2. Suppose a car dealership offers a low interest rate and a longer payoff period to customers or a high interest rate and a shorter payoff period to customers, and most customers choose the low interest rate and longer payoff period, does that mean that most customers want a lower interest rate? Explain.
3. Over the years it has been said that coffee is bad for you. When looking at the studies that have shown that coffee is linked to poor health, you will see that people who tend to drink coffee don’t sleep much, tend to smoke, don’t eat healthy, and tend to not exercise. Can you say that the coffee is the reason for the poor health or is there a lurking variable that is the actual cause? Explain.
4. When researchers were trying to figure out what caused polio, they saw a connection between ice cream sales and polio. As ice cream sales increased so did the incident of polio. Does that mean that eating ice cream causes polio? Explain your answer.
5. There is a positive correlation between having a discussion of gun control, which usually occur after a mass shooting, and the sale of guns. Does that mean that the discussion of gun control increases the likelihood that people will buy more guns? Explain.
6. There is a study that shows that people who are obese have a vitamin D deficiency. Does that mean that obesity causes a deficiency in vitamin D? Explain.
7. A study was conducted that shows that polytetrafluoroethylene (PFOA) (Teflon is made from this chemical) has an increase risk of tumors in lab mice. Does that mean that PFOA’s have an increased risk of tumors in humans? Explain.
8. Suppose a telephone poll is conducted by contacting U.S. citizens via landlines about their view of gay marriage. Suppose over 50% of those called do not support gay marriage. Does that mean that you can say over 50% of all people in the U.S. do not support gay marriage? Explain.
9. Suppose that it can be shown to be statistically significant that a smaller percentage of the people are satisfied with your business. The percentage before was 87% and is now 85%. Do you change how you conduct business?

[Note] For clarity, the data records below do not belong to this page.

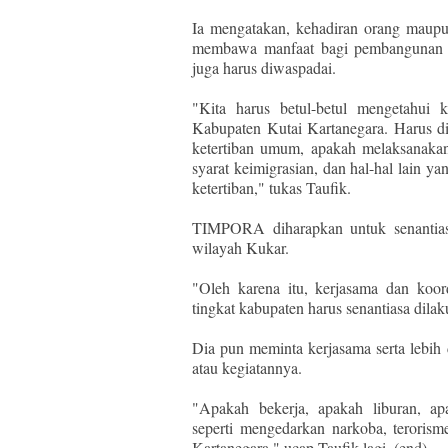
Ia mengatakan, kehadiran orang maupu
membawa manfaat bagi pembangunan 
juga harus diwaspadai.
"Kita harus betul-betul mengetahui 
Kabupaten Kutai Kartanegara. Harus d
ketertiban umum, apakah melaksanakan
syarat keimigrasian, dan hal-hal lain 
ketertiban," tukas Taufik.
TIMPORA diharapkan untuk senantiasa
wilayah Kukar.
"Oleh karena itu, kerjasama dan koord
tingkat kabupaten harus senantiasa dilak
Dia pun meminta kerjasama serta lebih
atau kegiatannya.
"Apakah bekerja, apakah liburan, a
seperti mengedarkan narkoba, terorism
Kartanegara," ucap Taufik lagi. (end)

Explain?
10. You are testing a new drug for weight loss. You find that the drug does in fact statistically show a weight loss. Do you market the new drug? Why or why not?

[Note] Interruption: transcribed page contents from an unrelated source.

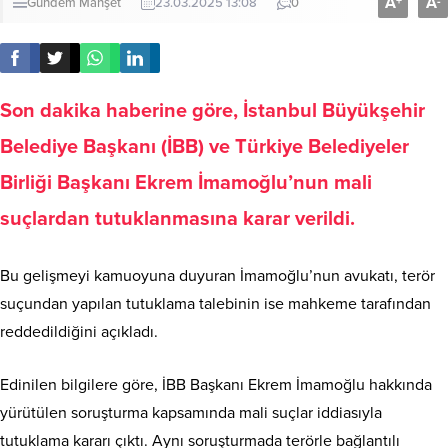
A
A
+
-
Gündem
Manşet
23.03.2025 13:08
0
Son dakika haberine göre, İstanbul Büyükşehir
Belediye Başkanı (İBB) ve Türkiye Belediyeler
Birliği Başkanı Ekrem İmamoğlu’nun mali
suçlardan tutuklanmasına karar verildi.
Bu gelişmeyi kamuoyuna duyuran İmamoğlu’nun avukatı, terör
suçundan yapılan tutuklama talebinin ise mahkeme tarafından
reddedildiğini açıkladı.
Edinilen bilgilere göre, İBB Başkanı Ekrem İmamoğlu hakkında
yürütülen soruşturma kapsamında mali suçlar iddiasıyla
tutuklama kararı çıktı. Aynı soruşturmada terörle bağlantılı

11. There was an online poll conducted about whether the mayor of Auckland, New Zealand, should resign due to an affair. The majority of people participating said he should. Should the mayor resign due to the results of this poll? Explain.

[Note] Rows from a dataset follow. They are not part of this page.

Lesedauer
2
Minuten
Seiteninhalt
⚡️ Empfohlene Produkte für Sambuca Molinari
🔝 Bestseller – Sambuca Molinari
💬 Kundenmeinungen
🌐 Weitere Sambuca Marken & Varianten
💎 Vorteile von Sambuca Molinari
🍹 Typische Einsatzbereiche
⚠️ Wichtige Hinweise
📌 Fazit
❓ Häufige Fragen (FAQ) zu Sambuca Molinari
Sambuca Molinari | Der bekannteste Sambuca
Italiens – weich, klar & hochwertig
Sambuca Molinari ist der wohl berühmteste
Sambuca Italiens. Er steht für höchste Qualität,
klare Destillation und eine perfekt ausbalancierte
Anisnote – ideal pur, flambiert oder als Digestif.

12. An online poll showed that the majority of Americans believe that the government covered up events of 9/11. Does that really mean that most Americans believe this? Explain.
13. A survey was conducted at a college asking all employees if they were satisfied with the level of security provided by the security department. Discuss how the results of this question could be biased.
14. An employee survey says, “Employees at this institution are very satisfied with working here. Please rate your satisfaction with the institution.” Discuss how this question could create bias.
15. A survey has a question that says, “Most people are afraid that they will lose their house due to economic collapse. Choose what you think is the biggest issue facing the nation today.
1. Economic collapse
2. Foreign policy issues
3. Environmental concerns.” Discuss how this question could create bias.
16. A survey says, “Please rate the career of Roberto Clemente, one of the best right field baseball players in the world.” Discuss how this question could create bias.